As I’ve done some of the behind-the-scenes work for this issue of the magazine, several different South Carolina printers have told me that they’re unwilling to print Cheek if we have articles that advocate for abortion rights, or that discuss the play The Vagina Monologues, or that feature art like that featured on the cover of the last issue. Speaking out is a dangerous business. Some people may refuse to work with us. Others may send us hate mail. But that makes it all the more important that we do it.

Particularly us.

Particularly here.

And we’re doing that work. This spring, Women’s and Gender Studies put on our seventh annual production of The Vagina Monologues. This play, which was performed at more than 1120 college campuses this February, is part of an international initiative to combat violence against women. This year’s Charleston performances reached around 600 viewers and raised more than $7000 for People Against Rape and the YWCA of Greater Charleston.

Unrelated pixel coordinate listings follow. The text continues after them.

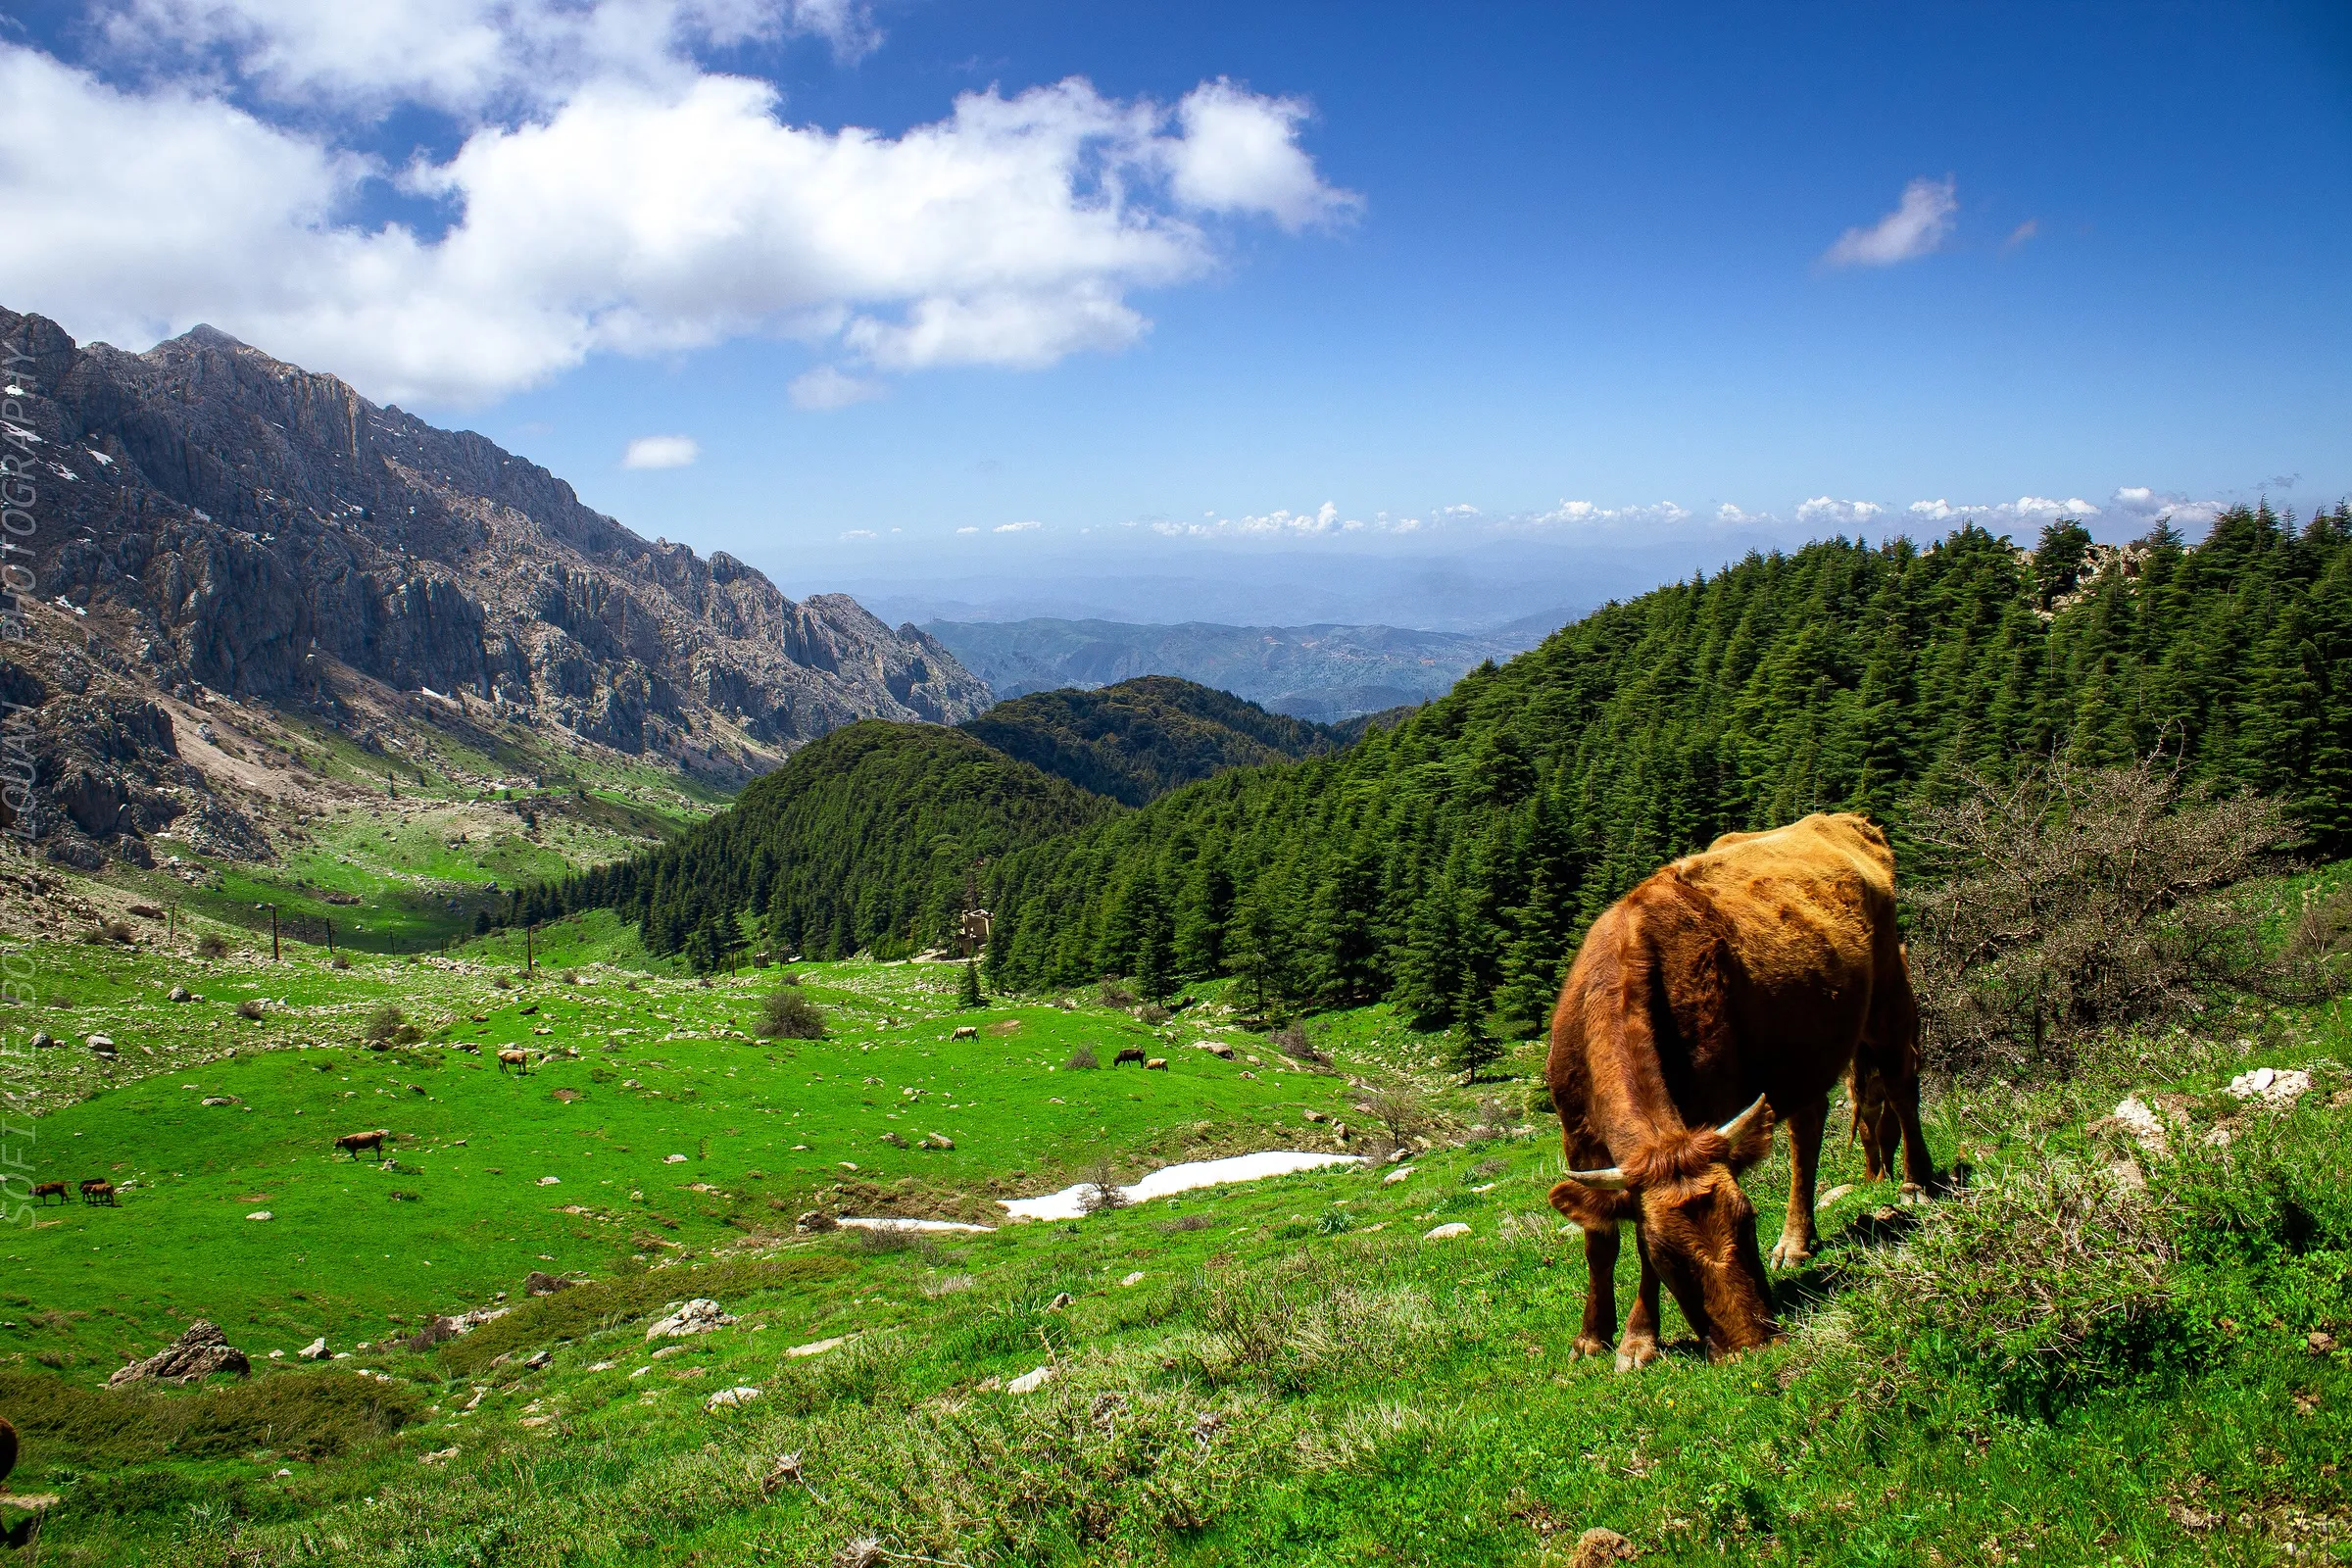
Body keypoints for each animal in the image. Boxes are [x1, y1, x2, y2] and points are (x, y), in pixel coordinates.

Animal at [1544, 812, 1936, 1371]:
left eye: (1747, 1220)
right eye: (1668, 1254)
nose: (1754, 1345)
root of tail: (1841, 819)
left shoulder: (1710, 1104)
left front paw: (1638, 1339)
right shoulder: (1577, 1134)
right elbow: (1600, 1241)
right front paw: (1592, 1335)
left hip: (1888, 997)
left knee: (1902, 1085)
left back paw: (1916, 1183)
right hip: (1803, 1052)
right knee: (1806, 1131)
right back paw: (1796, 1241)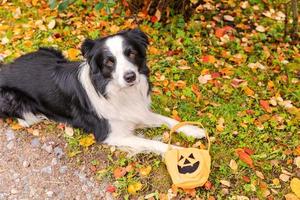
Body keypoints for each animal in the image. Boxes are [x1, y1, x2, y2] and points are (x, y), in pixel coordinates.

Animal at [0, 29, 205, 155]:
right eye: (109, 61)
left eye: (131, 53)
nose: (130, 76)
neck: (117, 91)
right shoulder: (112, 134)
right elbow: (156, 143)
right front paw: (183, 152)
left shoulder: (137, 112)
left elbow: (168, 120)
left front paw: (193, 130)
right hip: (10, 98)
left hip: (51, 51)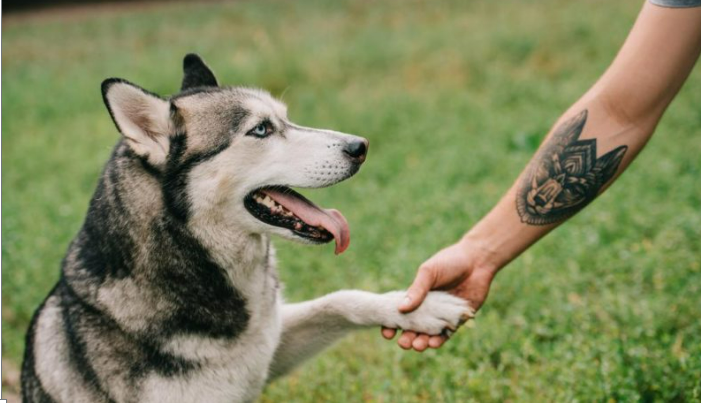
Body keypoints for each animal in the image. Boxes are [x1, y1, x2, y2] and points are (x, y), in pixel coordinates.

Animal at [20, 54, 470, 403]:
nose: (360, 146)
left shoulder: (267, 348)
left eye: (286, 119)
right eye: (261, 130)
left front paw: (416, 308)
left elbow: (340, 299)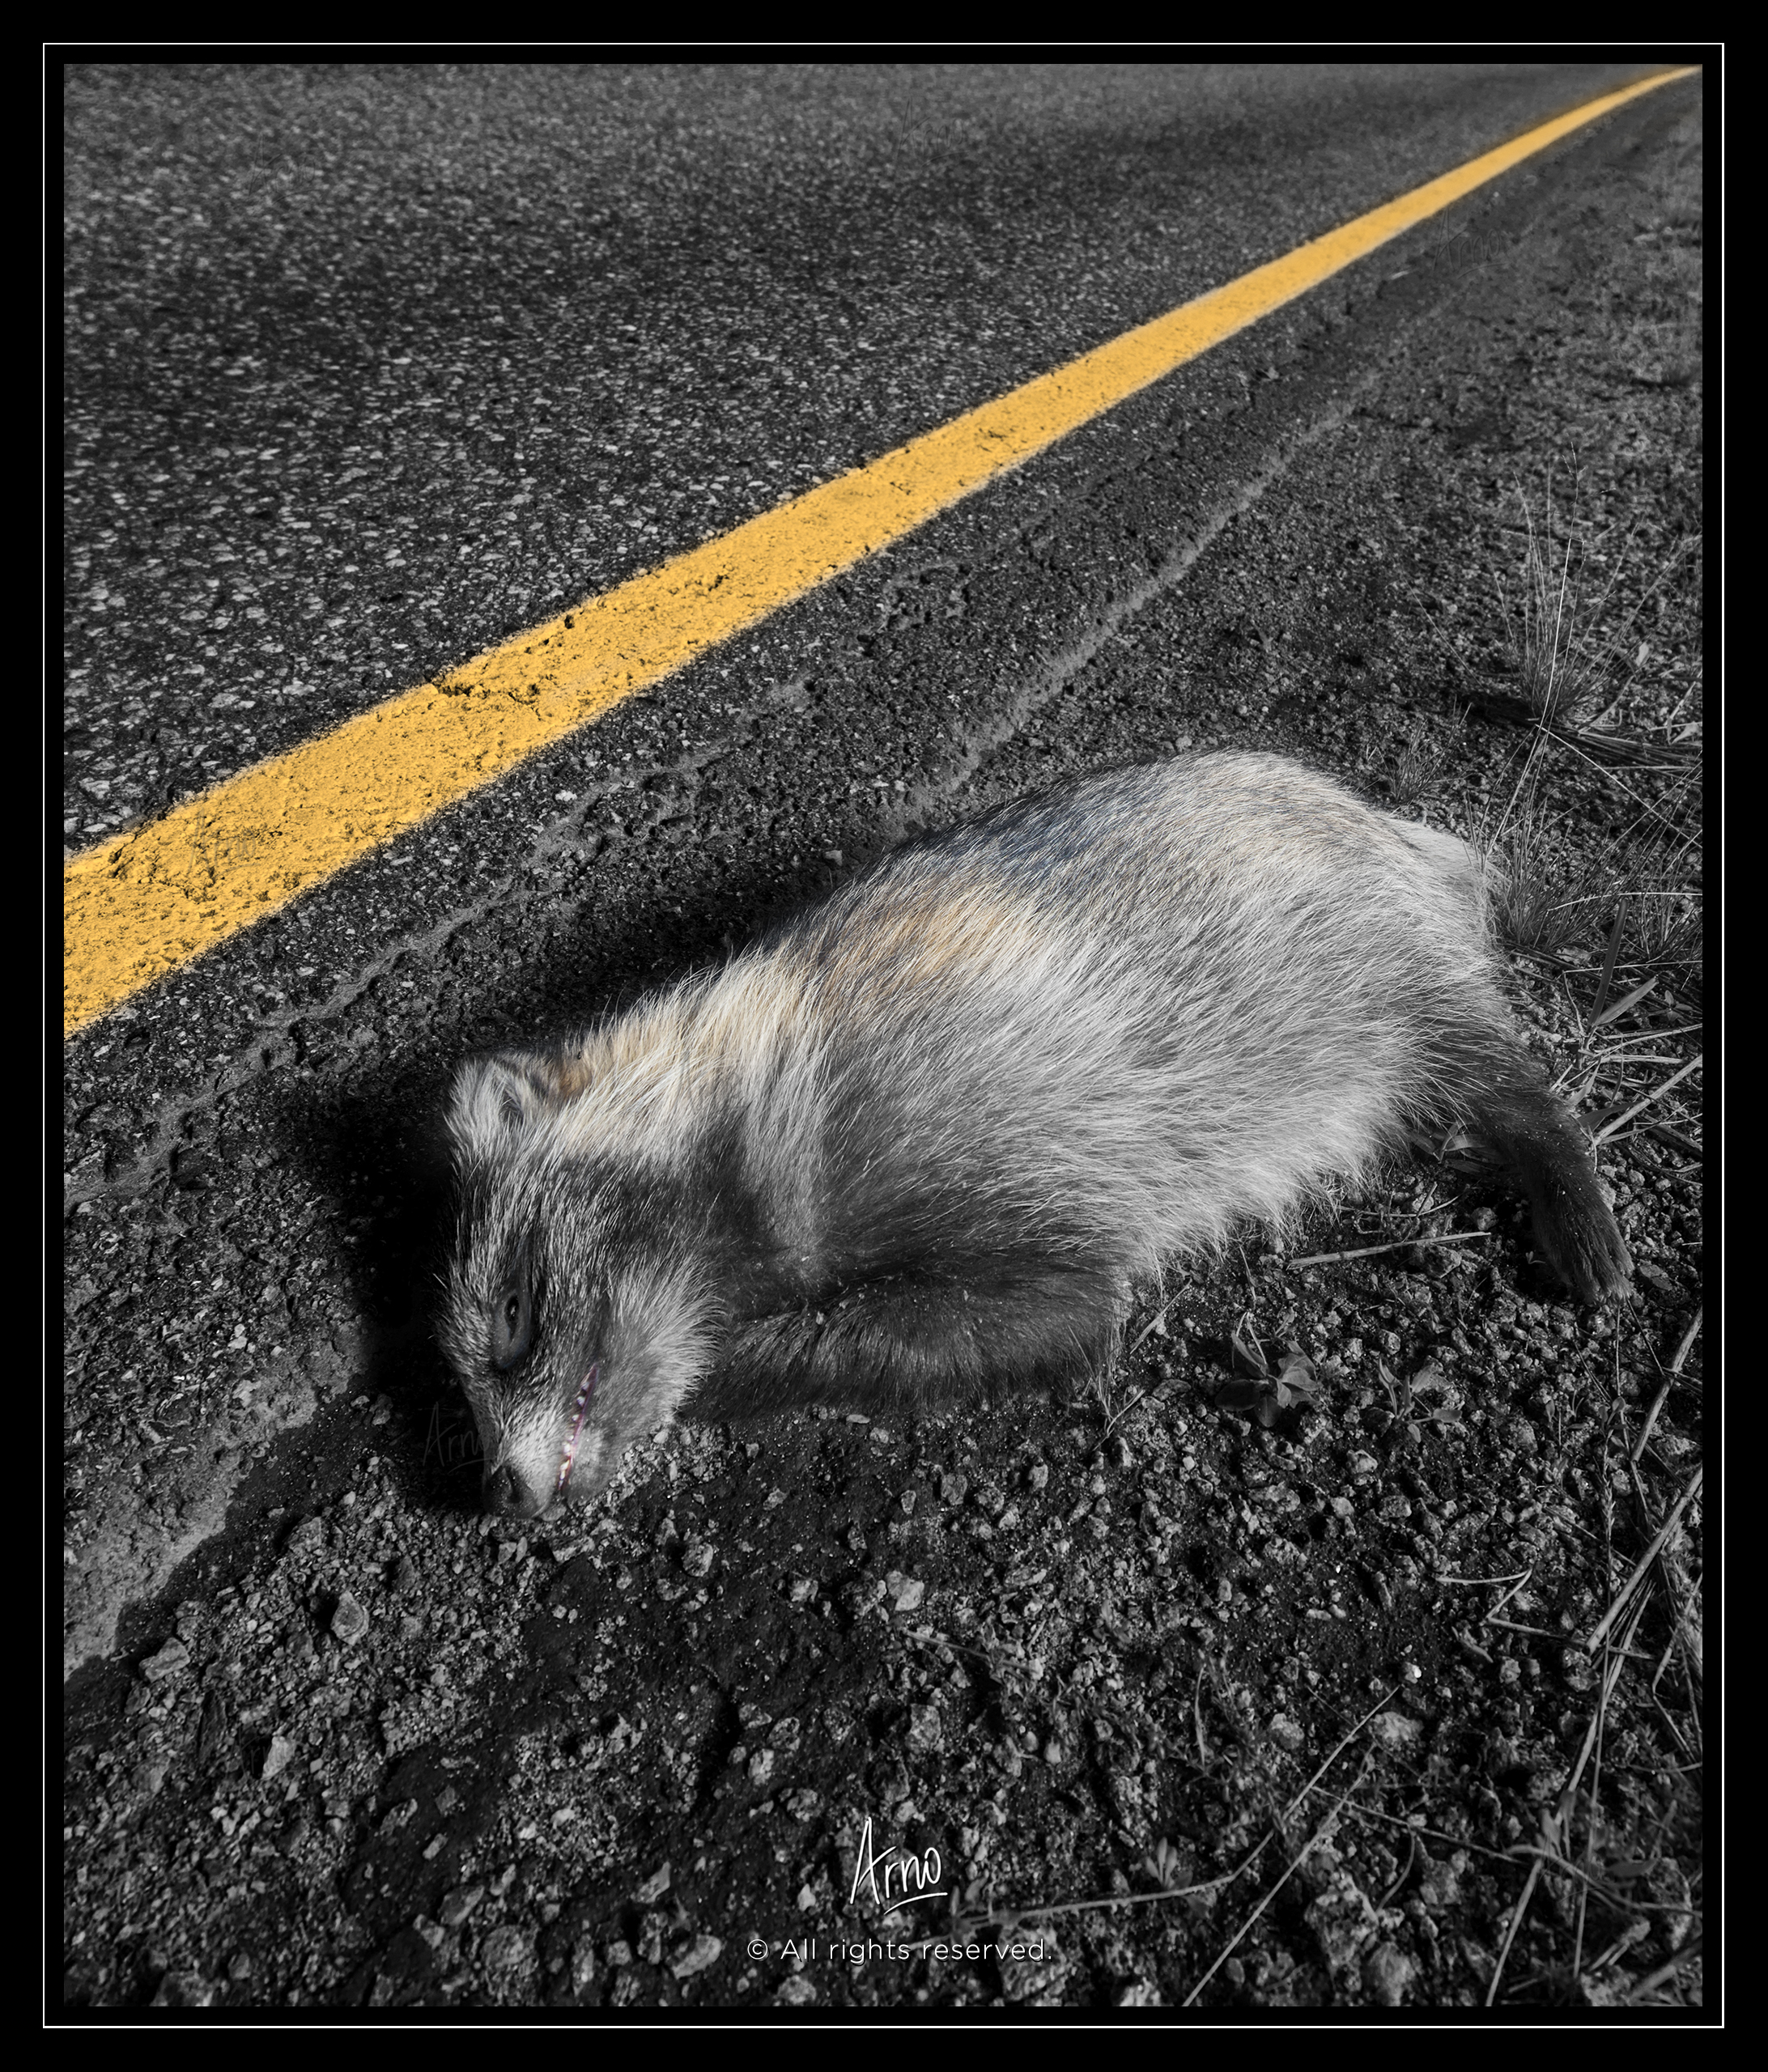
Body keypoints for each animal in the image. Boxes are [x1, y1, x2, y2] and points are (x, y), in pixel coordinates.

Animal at [441, 752, 1630, 1519]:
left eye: (511, 1315)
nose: (506, 1494)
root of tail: (1386, 822)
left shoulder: (967, 1124)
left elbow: (1054, 1308)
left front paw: (735, 1357)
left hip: (1380, 966)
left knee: (1491, 1068)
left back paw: (1578, 1214)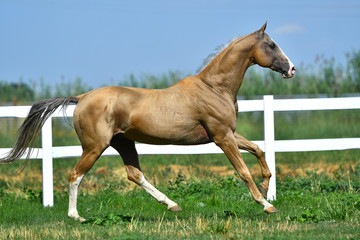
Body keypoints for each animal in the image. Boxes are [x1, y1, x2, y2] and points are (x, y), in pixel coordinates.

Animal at [0, 22, 296, 221]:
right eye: (271, 45)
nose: (291, 69)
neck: (214, 88)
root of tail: (81, 97)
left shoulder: (228, 134)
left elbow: (258, 150)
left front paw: (266, 187)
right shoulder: (222, 137)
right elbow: (243, 171)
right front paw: (267, 204)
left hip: (123, 143)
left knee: (135, 174)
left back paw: (172, 204)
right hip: (95, 146)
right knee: (76, 175)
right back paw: (77, 217)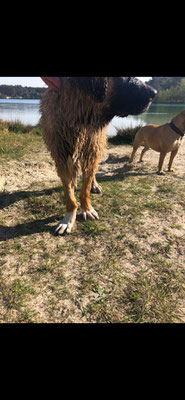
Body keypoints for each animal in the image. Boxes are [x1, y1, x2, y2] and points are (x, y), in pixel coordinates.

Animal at [40, 77, 156, 234]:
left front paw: (87, 208)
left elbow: (85, 187)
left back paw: (93, 185)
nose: (154, 92)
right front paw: (68, 218)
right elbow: (69, 193)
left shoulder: (92, 148)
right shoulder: (61, 154)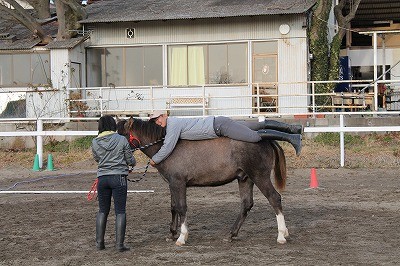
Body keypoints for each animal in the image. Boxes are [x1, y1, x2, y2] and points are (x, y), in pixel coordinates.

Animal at [124, 117, 288, 246]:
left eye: (121, 134)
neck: (167, 147)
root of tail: (265, 140)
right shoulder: (172, 184)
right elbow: (174, 207)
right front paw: (171, 234)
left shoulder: (179, 183)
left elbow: (182, 207)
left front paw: (182, 237)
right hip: (245, 179)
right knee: (246, 204)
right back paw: (231, 235)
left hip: (259, 176)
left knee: (274, 198)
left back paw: (281, 235)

We have also initiated a College of Charleston/Burke High School collaboration. Girls from Burke have been paired with Women’s and Gender Studies students to write essays on the subject of “My Life as a Girl.” The winning girl will be featured in Skirt! magazine, and we will have a banquet and awards ceremony for all the participants and their families this April. Conseula Francis (assistant professor of English, faculty affiliate of WGS) has spearheaded this effort, which we hope to expand in the fall to bring girls from Burke and Ashley Hall together.

This spring ten Women’s and Gender Studies students will travel to Chattanooga, TN, to present their original feminist research at the Southeastern Women’s Studies Association Conference. They will meet with other feminist scholars from the region and will demonstrate the outstanding work being done in Women’s and Gender Studies classes at the College of Charleston.

In April, Kate Bornstein will be our final speaker of the semester. Bornstein is an author, playwright, and performance artist, with well-known (and widely taught) books, including Gender Outlaw and Hello, Cruel World: 101 Alternatives to Suicide for Teens, Freaks, and Other Outlaws. She's also a male-to-female transsexual and a lesbian who talks about the ways in which her own identity challenges our society's traditional gender system. She's interested in providing support for students who feel that they don't fit in (LGBT teens are much more likely to commit suicide that their straight peers) and in educating any student who is confused about what "LGBT" means and what it means to be a transgender person.

We are speaking out, and we invite you to do the same.